Physical Characteristics (Macroscopic)
| Characteristic | Normal | Abnormal Constituents & Indication |
|---|---|---|
| Colour | Brown (due to bilirubin/bile) | Black, Tarry: Digested blood from upper GI bleeding (e.g., stomach ulcer). Bright Red: Fresh blood from lower GI bleeding (e.g., haemorrhoids). Clay-Coloured/Pale: Lack of bile; indicates biliary obstruction (gallstones, liver disease). |
| Consistency | Soft and formed (Bristol Stool Scale Type 3-4) | Watery: Diarrhoea (e.g., infection, inflammation). Hard, pellet-like: Constipation. |
| Mucus | Small amount is normal | Copious mucus or bloody mucus: Abnormal. Indicates inflammation (e.g., dysentery, inflammatory bowel disease). |
Microscopic Analysis (Abnormal Constituents)
- Ova & Parasites (O&P): The presence of parasite eggs (ova) or active forms (cysts, trophozoites) confirms parasitic infections (e.g., *Amoeba*, *Giardia*, hookworm).
- Leukocytes (WBCs): Presence indicates inflammation of the intestine, often due to bacterial infections (e.g., *Shigella*, *Salmonella*).

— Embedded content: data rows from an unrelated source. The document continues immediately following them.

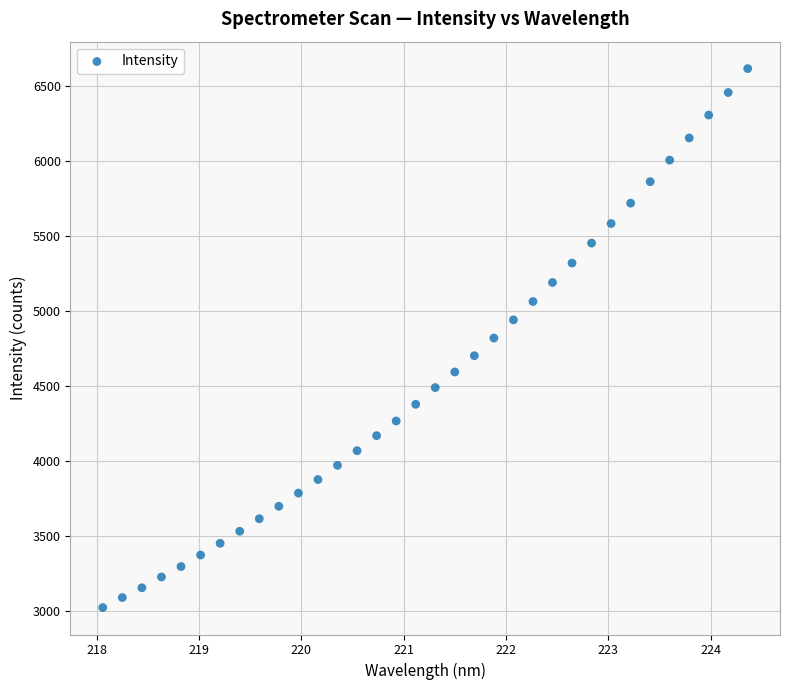

What is the range of X values (max minus min)?

6.3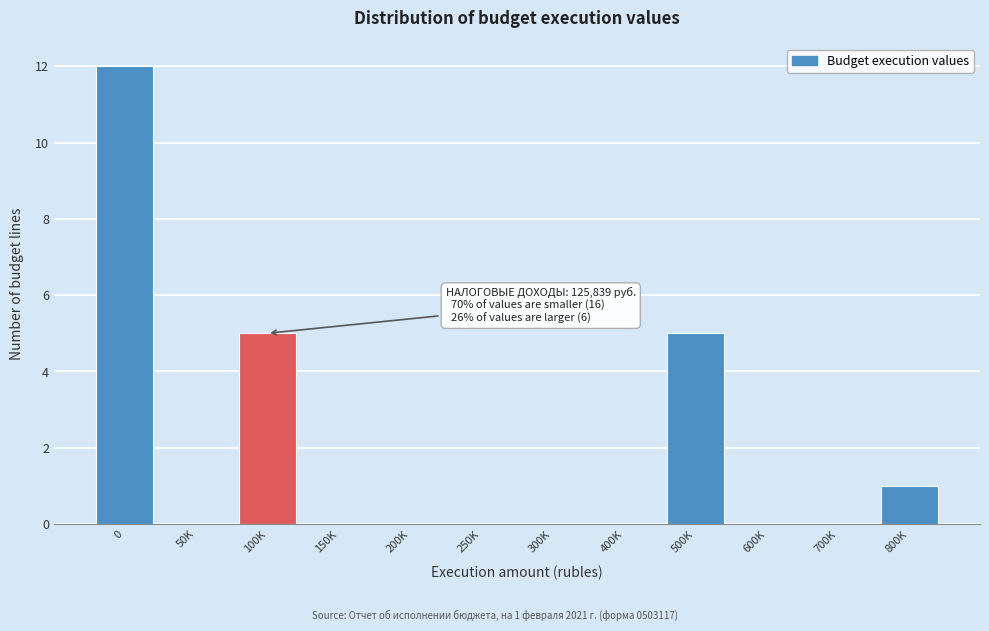

Reading left to right, transcribe all the data shown in this chart.

0=12	50K=0	100K=5	150K=0	200K=0	250K=0	300K=0	400K=0	500K=5	600K=0	700K=0	800K=1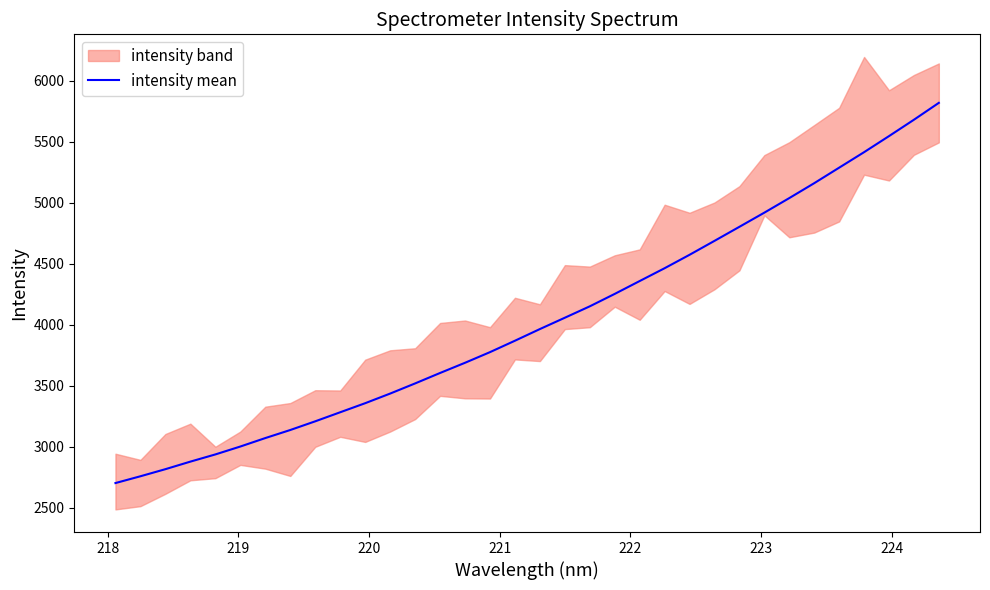

How many data points are less than 3963?

17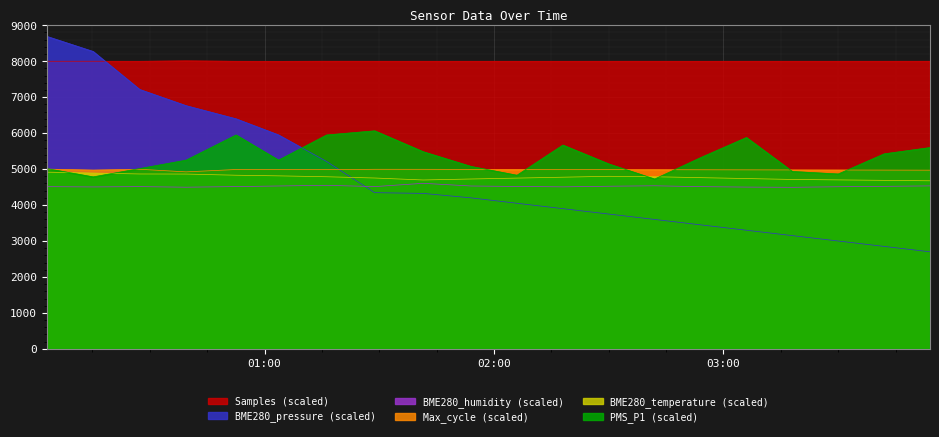

How many lines are shown in the chart?

6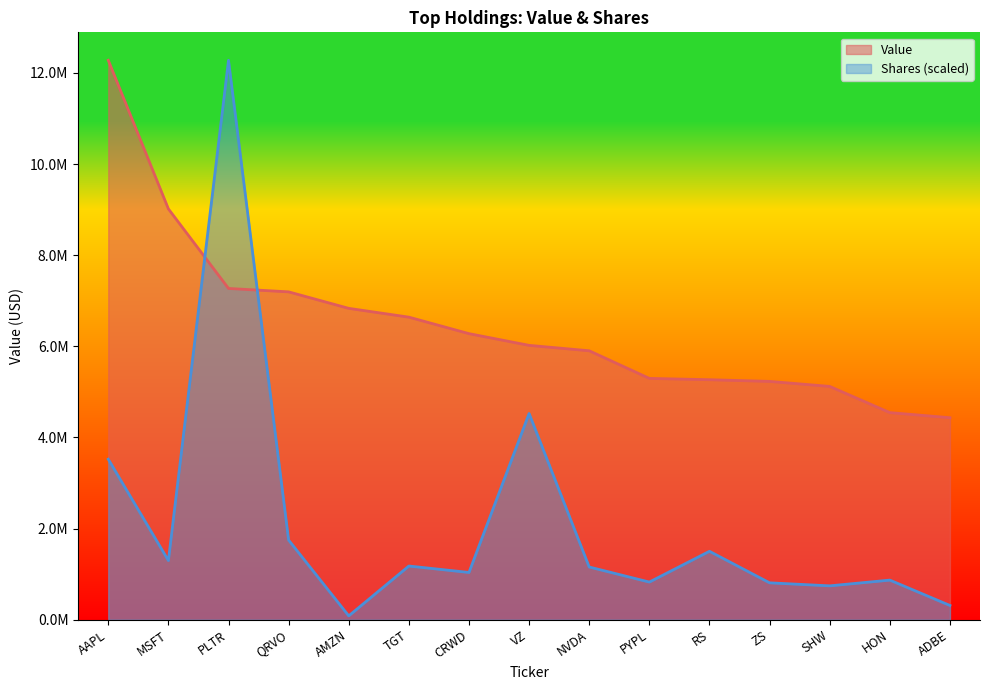

Is it true that Value equals 8242673.1 at PYPL?

False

- Fat (Steatorrhoea): Excessive fat in the stool indicates malabsorption, often due to pancreatic enzyme deficiency or Celiac disease.
- Occult Blood (Hidden Blood): A chemical test (FOBT) detects hidden blood, which can be an early sign of colorectal cancer.
Practical Component: Detection in Urine
This is performed using a Urine Dipstick, which is a plastic strip with small square-colored fields.
Procedure:
- Collect a midstream urine sample in a clean container.
- Dip the test strip into the urine, ensuring all colored fields are submerged, for a few seconds.
- Remove the strip and tap it on the side of the container to remove excess urine.
- Wait for the specified time (e.g., 30-60 seconds) for the results to appear.
- Compare the colors of the fields on the strip to the color chart on the bottle.
Detection:
- pH: The pH field will change color, corresponding to a pH value (e.g., 5, 6, 7). Normal is ~5-7.
- Sugar (Glucose): If glucose is present, the field will change color (e.g., from yellow to green/brown). Normally, this should be negative.
- Protein: If protein is present, the field will change color (e.g., from yellow to blue/green). Normally, this should be negative.